Он оторвал Веру от матери, которой надо помогать. Оторвал от Веньки — непутевого младшего брата. С ним постоянно какие-нибудь истории: то декану нагрубит, то заглядится в автобусе на девушку и оставит там учебник или чертеж. Недавно от Веньки из Новосибирска, с практики, пришел сигнал бедствия: «Братцы, я женился!» Мать узнала от его приятелей и помчалась туда на самолете…
Все это пронеслось, как на экране, вереницей кадров, пронеслось под тот же лейтмотив: да, оторвал Веру от всего родного, привычного, от всех милых забот, вытащил сюда, под выстрел Сурхана Фаиза. Зачем такое испытание для Веры, для Марьяшки?
От этих размышлений ему опять стало душно. Он вскочил и выбежал в ванную. Там, под дождиком, Данилин окончательно решился, и ему показалось, что вместе с прохладой он ощутил странное облегчение. Надо сказать сейчас же, не откладывая.
— Видишь ли, Верошка… Если тут в самом деле заваривается такое со стрельбой — тогда тебе лучше уехать. Как, по-твоему, а?
Вера не шевельнулась.
— Да, я вижу, — сказала она.
В ней медленно нарастал гнев. У себя дома она натянула бы одеяло и отвернулась. Но тут никакого одеяла нет. Было душно, нестерпимо душно. Ее руки и ноги стали, кажется, еще тяжелее от гнева.
4
Два смуглых красавца, шагавших навстречу Вере, переглянулись, а один скорчил потешно-скорбную физиономию и покачал курчавой головой. «Должно быть, я ужасно выгляжу», — подумала Вера. Она вынула из кармашка хозяйственной сумки зеркальце и едва не оступилась — асфальт как решето, весь в выбоинах. А толпа все густела в тесной, извилистой улочке и несла Веру, не давая ей остановиться.
Э, неважно! Вера спрятала зеркальце. Однако какие глаза у африканцев! Они как будто смотрят тебе в душу…
Вера не спешит наполнить свою сумку фруктами, зеленью, бараниной и вернуться в коттедж. На людях ей легче.
Вчера, когда Антон предложил ей уехать, она так обиделась, что готова была согласиться. Потом ему позвонили с лоцманской станции, он собрался очень быстро и ушел. Поцеловал ее как ни в чем не бывало и ушел. Обида снова ожила.
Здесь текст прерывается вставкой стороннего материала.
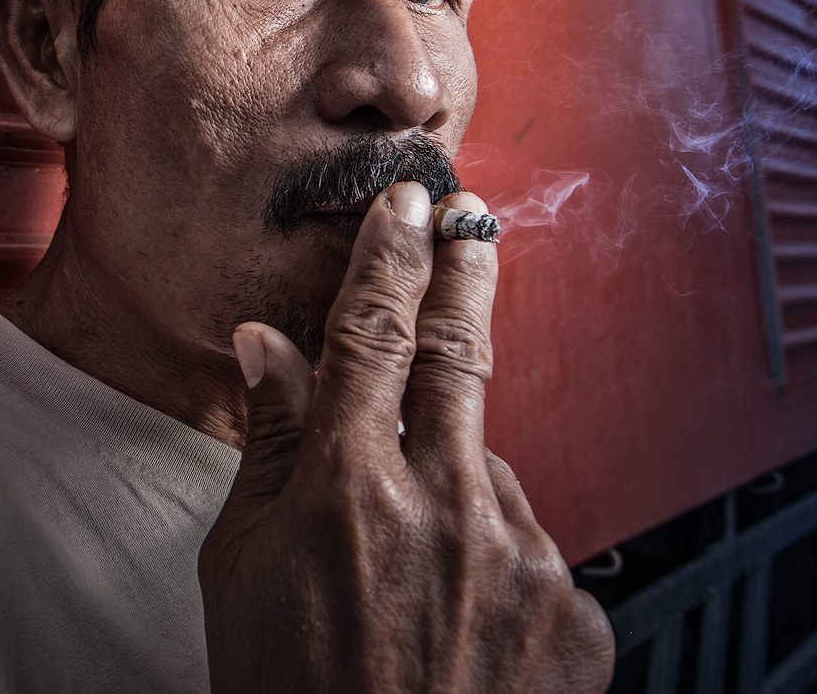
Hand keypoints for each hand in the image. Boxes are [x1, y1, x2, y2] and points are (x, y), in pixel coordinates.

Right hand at [199, 183, 614, 692]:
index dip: (393, 253)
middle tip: (471, 219)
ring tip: (409, 558)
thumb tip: (271, 346)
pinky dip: (493, 556)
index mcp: (347, 485)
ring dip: (453, 476)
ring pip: (487, 467)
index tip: (410, 203)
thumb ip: (269, 446)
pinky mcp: (576, 611)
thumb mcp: (240, 569)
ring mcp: (521, 556)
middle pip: (460, 350)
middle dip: (464, 273)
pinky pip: (531, 545)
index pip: (374, 329)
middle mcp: (444, 503)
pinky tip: (455, 612)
На мостовую выплеснулся гомон кофейни. Старые арабы сидят за чашечками кофе, за кальяном, не замечая суеты базара. Толпа осторожно, уважительно обтекает их. Вера придерживает шаг. Она боится задеть кальян — пузатый медный сосуд с фантастическим узором.
— Мадам! Мадам!
Толстяк в пиджаке, в красной феске протягивает ей мундштук, хочет дать попробовать.
— Не курю, спасибо, — говорит Вера по-русски.
Толстяк улыбается ей, хорошо улыбается, как дочери. Отказ не погасил эту улыбку.
А где же те, кто стреляет? Как их тут различить? Они тоже сидят в кофейнях, курят кальян, пьют кофе и запивают холодной водой, как все? Слитный гул несется из глубины кофейни, в ней черно от припомаженных мужских шевелюр. Может, там зреет заговор и завтра разбудит всех пальбой, пожарами…
— Мадам! Мадам!
Теперь ее задержал горбун — бродячий дрессировщик с обезьяной. Есть что-то игрушечное в обезьяне. Шерсть у нее бежевая, короткая, с плюшевым блеском. Вера опустила в кружку медную монету и пошла было дальше, но укоризненный взгляд горбуна не пустил ее. Тотчас на голове обезьяны появился цилиндр, а в глазу монокль. Обезьяна пошла, выпятив живот. Короткая шерсть ее топорщилась от натуги: она изображала колониалиста, напыщенного и дряхлого. Кругом смеялись, хлопали.
— Араби, руси, ас салям! — крикнул кто-то.
Вера обернулась. Коренастый широколицый араб — наверно, он и кричал — сплел пальцы обеих рук и кивнул Вере.
«Откуда он знает, кто я? — удивилась Вера. — Я еще ни с кем не знакома тут, а меня уже приметили…»
В человеческой гуще прокладывают себе путь губастые ослики с поклажей, продавцы лимонада с огромными, окованными медью кувшинами, официанты с подносами, фокусники, нищие. Магазины словно выпотрошены: груды шерсти, рулоны ситца и шелка лежат на столах и прямо на мостовой. Все цветы, все краски мира горят на тканях. Гроздья бананов желтеют на расписных тележках. Утренний ветерок, замирающий перед полуденной жарой, чуть шевелит развешанные вдоль стен скатерти, шали, ленты. Неподвижно висят тяжелые пучки двухметровых свадебных свечей, клетки с попугаями, сбруя.